I always make a point of being a not so secret shopper. I want to hear what our users think of the systems we provide and support – good or bad. If I hear about actionable items, I follow-up with the right people afterwards.
This week, I had the chance to be on the patient side of systems. Believe me, I would rather have not been. After a severe toothache all weekend, I called my dentist back home Monday morning. I was hoping to get a prescription for an antibiotic (assuming the pain was due to infection) and something for pain stronger than the over-the-counter ibuprofen and Tylenol I’d been taking. But their protocol was no prescribing unless they saw me. Being hundreds of miles away at my interim engagement, I said that didn’t work for me. So, what was I to do? They said to call my PCP (also hundreds of miles away) or go to an urgent care center.

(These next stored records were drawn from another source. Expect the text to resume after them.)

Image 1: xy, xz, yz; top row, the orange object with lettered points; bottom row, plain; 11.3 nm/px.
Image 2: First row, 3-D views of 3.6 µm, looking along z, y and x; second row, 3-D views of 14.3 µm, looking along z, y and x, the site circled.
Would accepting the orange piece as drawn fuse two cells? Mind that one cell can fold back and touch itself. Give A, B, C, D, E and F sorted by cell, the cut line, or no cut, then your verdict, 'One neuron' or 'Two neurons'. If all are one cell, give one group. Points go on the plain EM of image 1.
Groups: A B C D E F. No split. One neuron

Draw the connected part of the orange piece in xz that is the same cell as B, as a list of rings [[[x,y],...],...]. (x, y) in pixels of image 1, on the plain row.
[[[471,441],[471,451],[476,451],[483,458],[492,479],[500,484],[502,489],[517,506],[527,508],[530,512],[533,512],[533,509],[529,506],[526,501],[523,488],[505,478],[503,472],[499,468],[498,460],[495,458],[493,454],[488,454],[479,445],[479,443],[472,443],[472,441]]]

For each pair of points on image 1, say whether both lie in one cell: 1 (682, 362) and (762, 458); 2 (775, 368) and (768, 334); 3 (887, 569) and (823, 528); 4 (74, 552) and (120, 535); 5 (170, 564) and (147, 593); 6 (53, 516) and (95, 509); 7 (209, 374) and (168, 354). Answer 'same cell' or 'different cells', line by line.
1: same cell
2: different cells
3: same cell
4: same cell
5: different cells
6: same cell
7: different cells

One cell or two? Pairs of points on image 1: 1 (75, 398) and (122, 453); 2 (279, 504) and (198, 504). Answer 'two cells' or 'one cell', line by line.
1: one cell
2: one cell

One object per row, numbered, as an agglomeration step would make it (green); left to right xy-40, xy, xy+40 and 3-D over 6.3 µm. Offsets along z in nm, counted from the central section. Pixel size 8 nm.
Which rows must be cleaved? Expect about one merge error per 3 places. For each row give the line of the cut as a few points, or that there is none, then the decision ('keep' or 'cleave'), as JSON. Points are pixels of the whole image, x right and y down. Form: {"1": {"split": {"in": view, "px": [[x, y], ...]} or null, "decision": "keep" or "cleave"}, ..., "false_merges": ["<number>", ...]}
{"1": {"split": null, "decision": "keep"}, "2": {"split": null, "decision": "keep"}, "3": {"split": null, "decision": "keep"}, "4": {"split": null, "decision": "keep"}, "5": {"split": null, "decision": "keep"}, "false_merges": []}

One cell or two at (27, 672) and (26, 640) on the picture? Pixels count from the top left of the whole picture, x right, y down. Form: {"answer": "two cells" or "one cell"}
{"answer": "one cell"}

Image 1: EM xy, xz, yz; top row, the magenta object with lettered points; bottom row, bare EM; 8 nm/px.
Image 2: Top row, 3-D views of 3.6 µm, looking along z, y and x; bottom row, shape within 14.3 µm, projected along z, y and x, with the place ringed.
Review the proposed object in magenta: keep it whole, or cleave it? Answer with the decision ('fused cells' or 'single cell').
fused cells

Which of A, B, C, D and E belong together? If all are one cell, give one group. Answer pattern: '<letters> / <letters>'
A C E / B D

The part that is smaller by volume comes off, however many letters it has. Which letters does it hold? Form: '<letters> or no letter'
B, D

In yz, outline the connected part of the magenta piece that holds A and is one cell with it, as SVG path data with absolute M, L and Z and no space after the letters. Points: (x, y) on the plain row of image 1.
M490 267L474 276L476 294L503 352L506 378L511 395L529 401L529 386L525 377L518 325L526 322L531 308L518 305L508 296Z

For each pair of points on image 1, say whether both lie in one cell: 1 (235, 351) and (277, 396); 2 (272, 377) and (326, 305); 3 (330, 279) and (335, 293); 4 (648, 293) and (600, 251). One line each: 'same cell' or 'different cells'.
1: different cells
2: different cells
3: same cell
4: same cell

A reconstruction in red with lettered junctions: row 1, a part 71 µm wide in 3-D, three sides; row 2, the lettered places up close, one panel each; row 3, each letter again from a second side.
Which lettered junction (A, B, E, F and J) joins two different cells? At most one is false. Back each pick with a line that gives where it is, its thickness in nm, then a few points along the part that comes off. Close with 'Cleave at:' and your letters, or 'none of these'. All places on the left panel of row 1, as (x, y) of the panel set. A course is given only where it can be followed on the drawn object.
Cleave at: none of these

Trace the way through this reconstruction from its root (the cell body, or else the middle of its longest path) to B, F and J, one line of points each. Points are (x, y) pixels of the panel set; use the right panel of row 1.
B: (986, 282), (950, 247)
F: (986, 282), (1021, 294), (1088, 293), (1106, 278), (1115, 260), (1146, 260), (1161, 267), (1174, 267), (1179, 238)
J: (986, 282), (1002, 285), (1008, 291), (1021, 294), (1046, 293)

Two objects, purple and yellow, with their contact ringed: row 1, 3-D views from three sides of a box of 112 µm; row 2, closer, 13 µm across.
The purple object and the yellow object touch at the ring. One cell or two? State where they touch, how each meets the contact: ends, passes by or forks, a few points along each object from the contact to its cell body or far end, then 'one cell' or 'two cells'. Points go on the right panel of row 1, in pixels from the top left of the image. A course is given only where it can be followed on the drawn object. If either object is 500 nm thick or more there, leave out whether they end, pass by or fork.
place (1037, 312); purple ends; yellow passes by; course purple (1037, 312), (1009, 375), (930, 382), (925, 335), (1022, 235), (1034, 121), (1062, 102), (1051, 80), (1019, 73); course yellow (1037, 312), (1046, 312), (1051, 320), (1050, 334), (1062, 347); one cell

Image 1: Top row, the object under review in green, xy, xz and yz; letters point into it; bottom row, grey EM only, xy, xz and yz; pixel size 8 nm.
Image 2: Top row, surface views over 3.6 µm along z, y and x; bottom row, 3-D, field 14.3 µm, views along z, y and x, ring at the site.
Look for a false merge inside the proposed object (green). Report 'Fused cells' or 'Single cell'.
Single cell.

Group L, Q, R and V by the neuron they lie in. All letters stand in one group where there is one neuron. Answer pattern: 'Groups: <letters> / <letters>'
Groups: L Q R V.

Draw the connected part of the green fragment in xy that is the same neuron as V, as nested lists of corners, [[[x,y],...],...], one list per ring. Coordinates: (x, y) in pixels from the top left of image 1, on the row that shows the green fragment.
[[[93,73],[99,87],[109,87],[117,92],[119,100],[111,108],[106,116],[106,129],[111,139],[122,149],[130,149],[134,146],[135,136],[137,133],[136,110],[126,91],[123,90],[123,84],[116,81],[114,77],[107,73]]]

So, Monday night, I headed off to the University of Vermont Medical Center Urgent Care. New patient check-in, registration, nurse triage and then to the exam room to wait for a physician to see me.
The wait was minimal at each step and everyone was extremely friendly. At registration I heard enthusiasm about the Epic system coming November 1st and that they would no longer have to use two different systems. The registration clerk said it will be a change and take time getting used to, but that having just one system would be so much better.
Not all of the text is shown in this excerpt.